§ 970.15404-4-1 - Fee policy.  


Latest version.
  • (a) DOE management and operating contractors may be paid a fee in accordance with the requirements of this subsection.

    (b) There are three basic principles underlying the Department's fee policy:

    (1) The amount of available fee should reflect the financial risk assumed by the contractor.

    (2) It is the policy of the Department, when work elements cannot be fixed price, incentive fees (including award fees) tied to objective measures should be used to the maximum extent appropriate.

    (3) When work elements cannot be fixed price and award fees are employed, they should be tied to either objective or subjective measures. Each measure should, to the maximum extent appropriate, be directly tied to a specific portion of the fee pool.
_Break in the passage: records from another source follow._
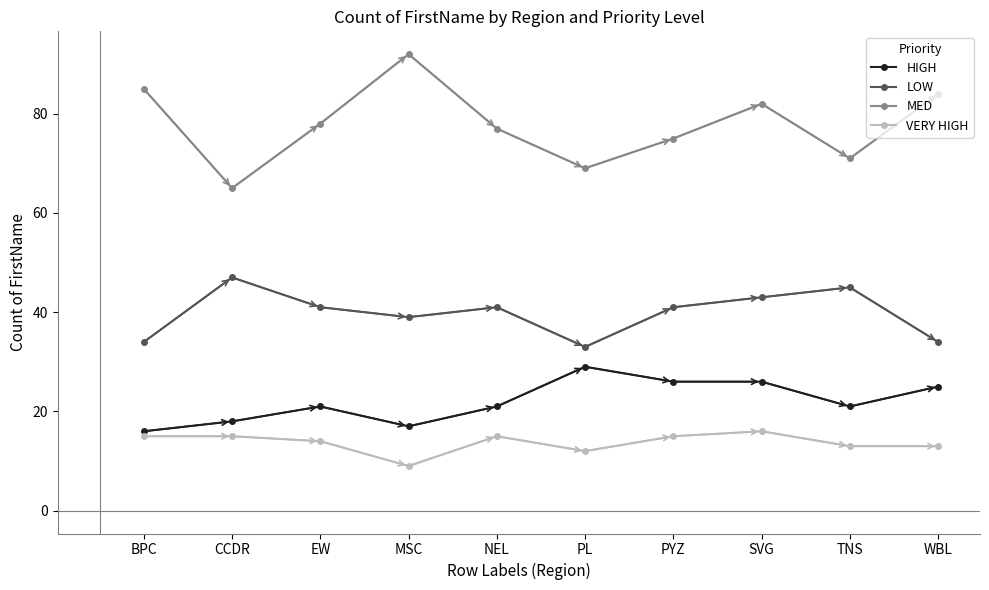

The MED series shows 55 at SVG. True or false?

False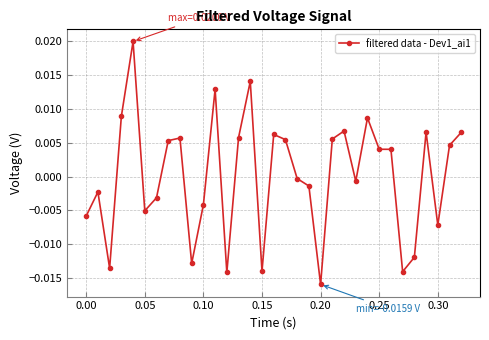

Count the number of data series in this chart.

1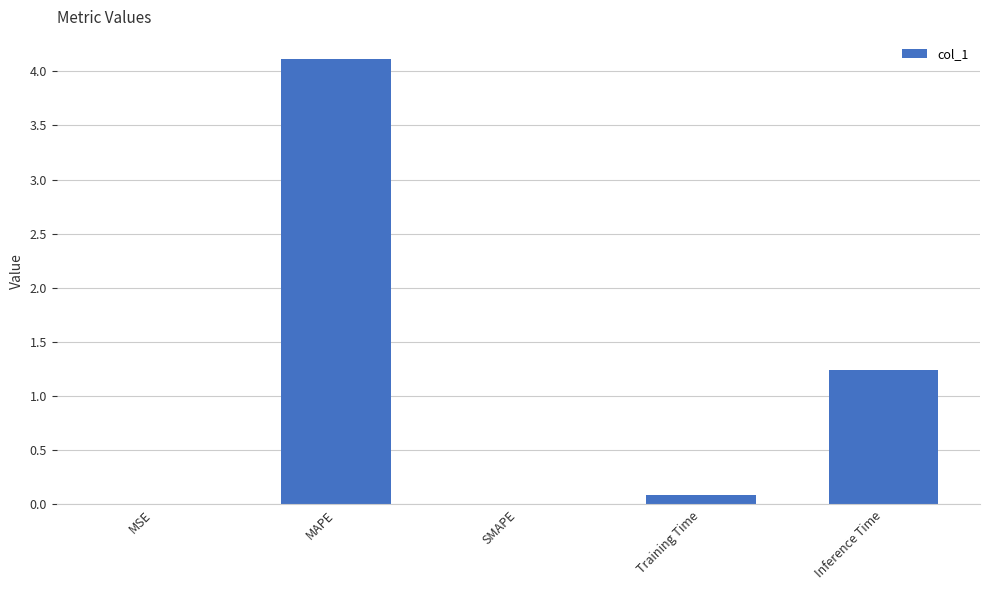

Is it true that the value at SMAPE is -2.6?

False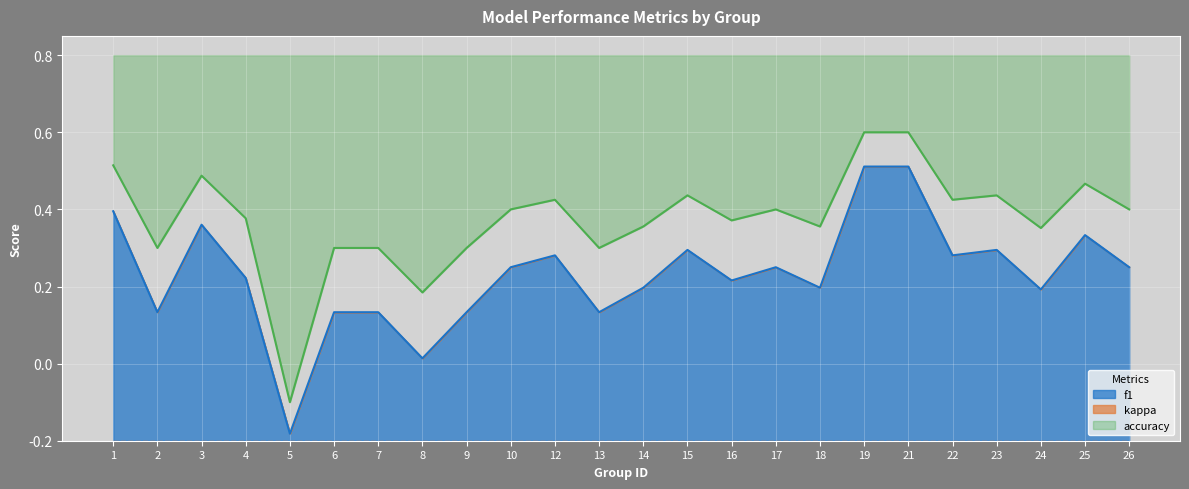

How many data points does each series have?

24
    (c) Fee objectives and amounts are to be determined for each contract. Standard fees or across-the-board fee agreements will not be used or made. Due to the nature of funding management and operating contracts, it is anticipated that fee shall be established in accordance with the annual funding cycle; however, with the prior approval of the Procurement Executive, or designee, a longer period may be used where necessary to incentivize performance objectives that span funding cycles or to optimize cost reduction efforts.

    (d) Annual fee amounts shall be established in accordance with this subsection. Annual amounts shall not exceed maximum amounts derived from the appropriate fee schedule (and Classification Factor, if applicable) unless approved in advance by the Procurement Executive, or designee. In no event shall any fee exceed statutory limits imposed by 41 U.S.C. 254(b).
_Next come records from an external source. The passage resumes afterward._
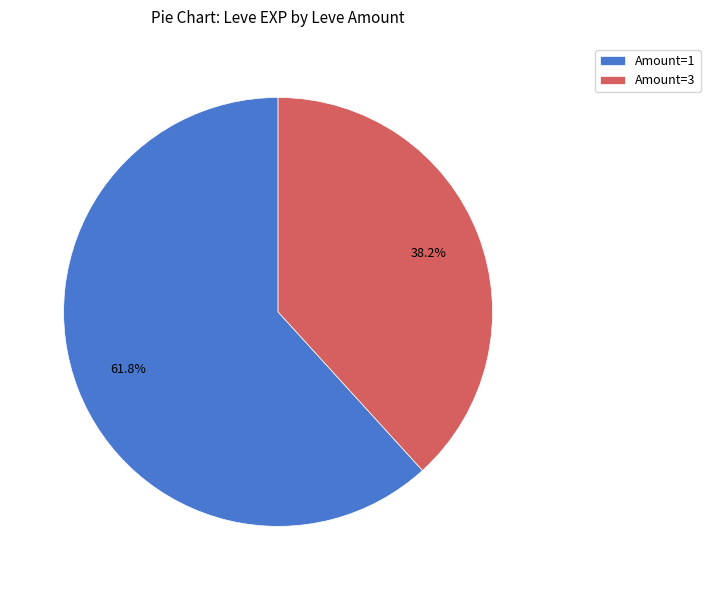

Is there any slice that represents more than half of the pie?

Yes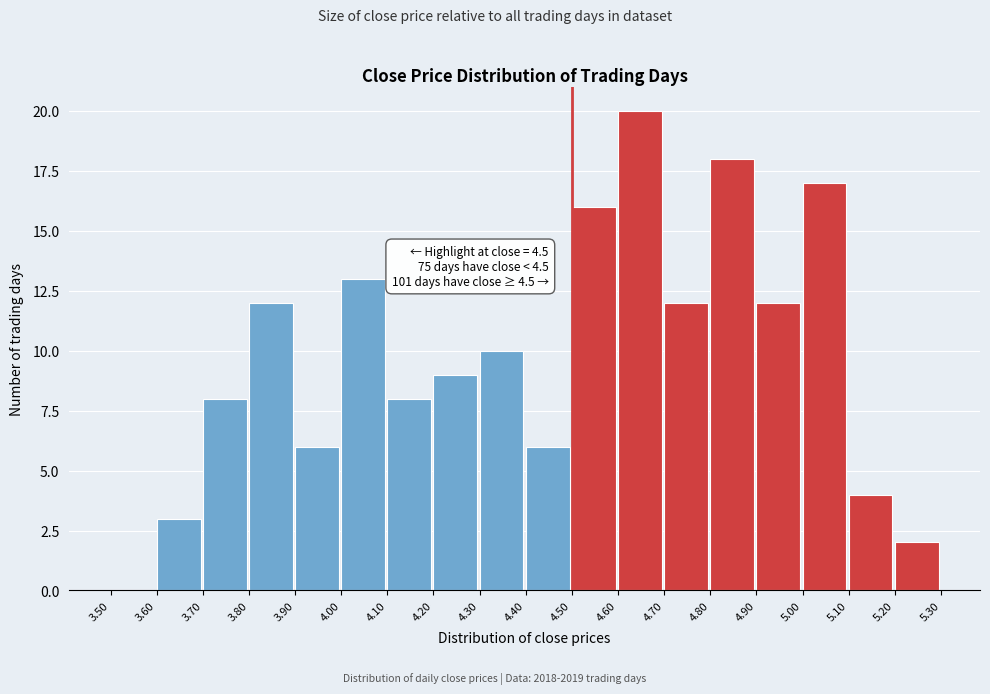

Over which range of the x-axis is the bar tallest?

4.60 to 4.70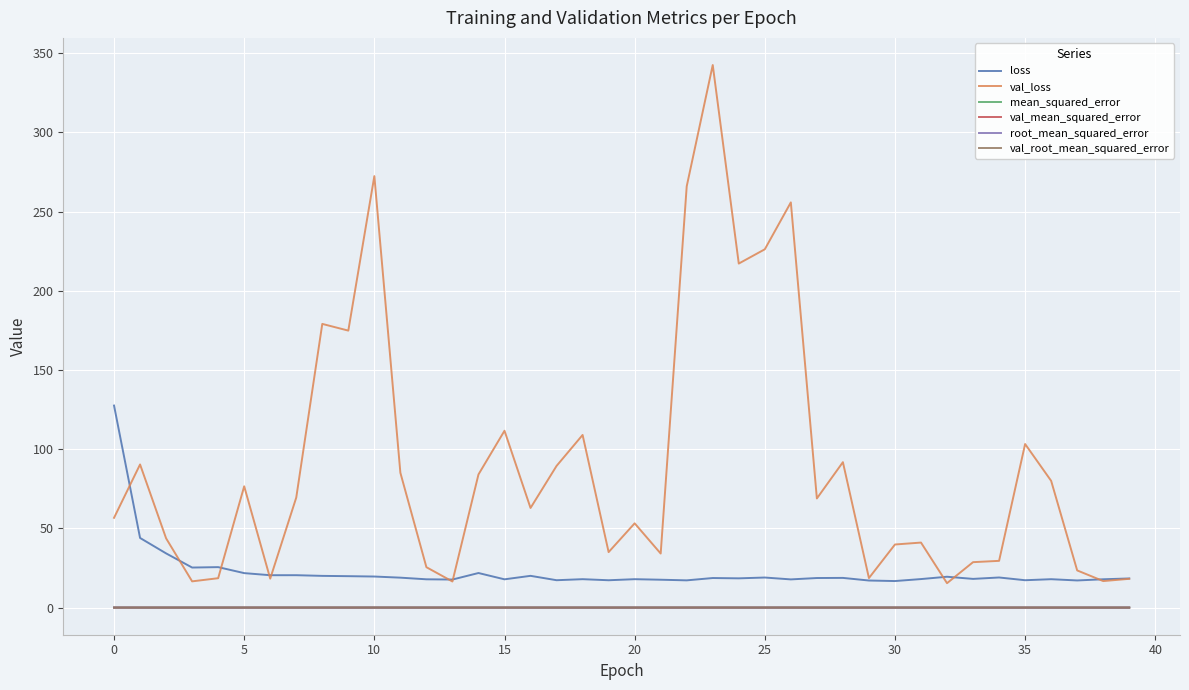

Which series has the largest range (max minus min)?

val_loss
    (e)(1) Contracting Officers shall include negative fee incentives in contracts when appropriate. A negative fee incentive is one in which the contractor will not be paid the full target fee amount when the actual performance level falls below the target level established in the contract.

    (2) Negative fee incentives may only be used when:

    (i) A target level of performance can be established, which the contractor can reasonably be expected to reach;

    (ii) The value of the negative incentive is commensurate with the lower level of performance and any additional administrative costs;

    (iii) Factors likely to prevent attainment of the target level of performance are clearly within the control of the contractor; and

    (iv) The contract indicates clearly a level below which performance is not acceptable.
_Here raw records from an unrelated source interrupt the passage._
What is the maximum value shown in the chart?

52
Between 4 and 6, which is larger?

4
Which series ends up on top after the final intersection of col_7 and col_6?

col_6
    (f) Prior to the issuance of a competitive solicitation or the initiation of negotiations for an extension of an existing contract, the HCA shall coordinate the maximum available fee, as allowed by 48 CFR 970.15404-4, and the fee amount targeted for negotiation, if less, with the Procurement Executive, or designee. Solicitations shall identify maximum available fee under the contract and may invite offerors to propose fee less than the maximum available.

    (g) When a contract subject to this subsection requires a contractor to use its own facilities or equipment, or other resources to make its own cost investment for contract performance, (e.g., when there is no letter-of-credit financing) consideration may be given, subject to approval by the Procurement Executive, or designee, to increasing the total available fee amount above that otherwise provided by this subsection.

    (h) Multiple fee arrangements should be used in accordance with 48 CFR 970.15404-4-3.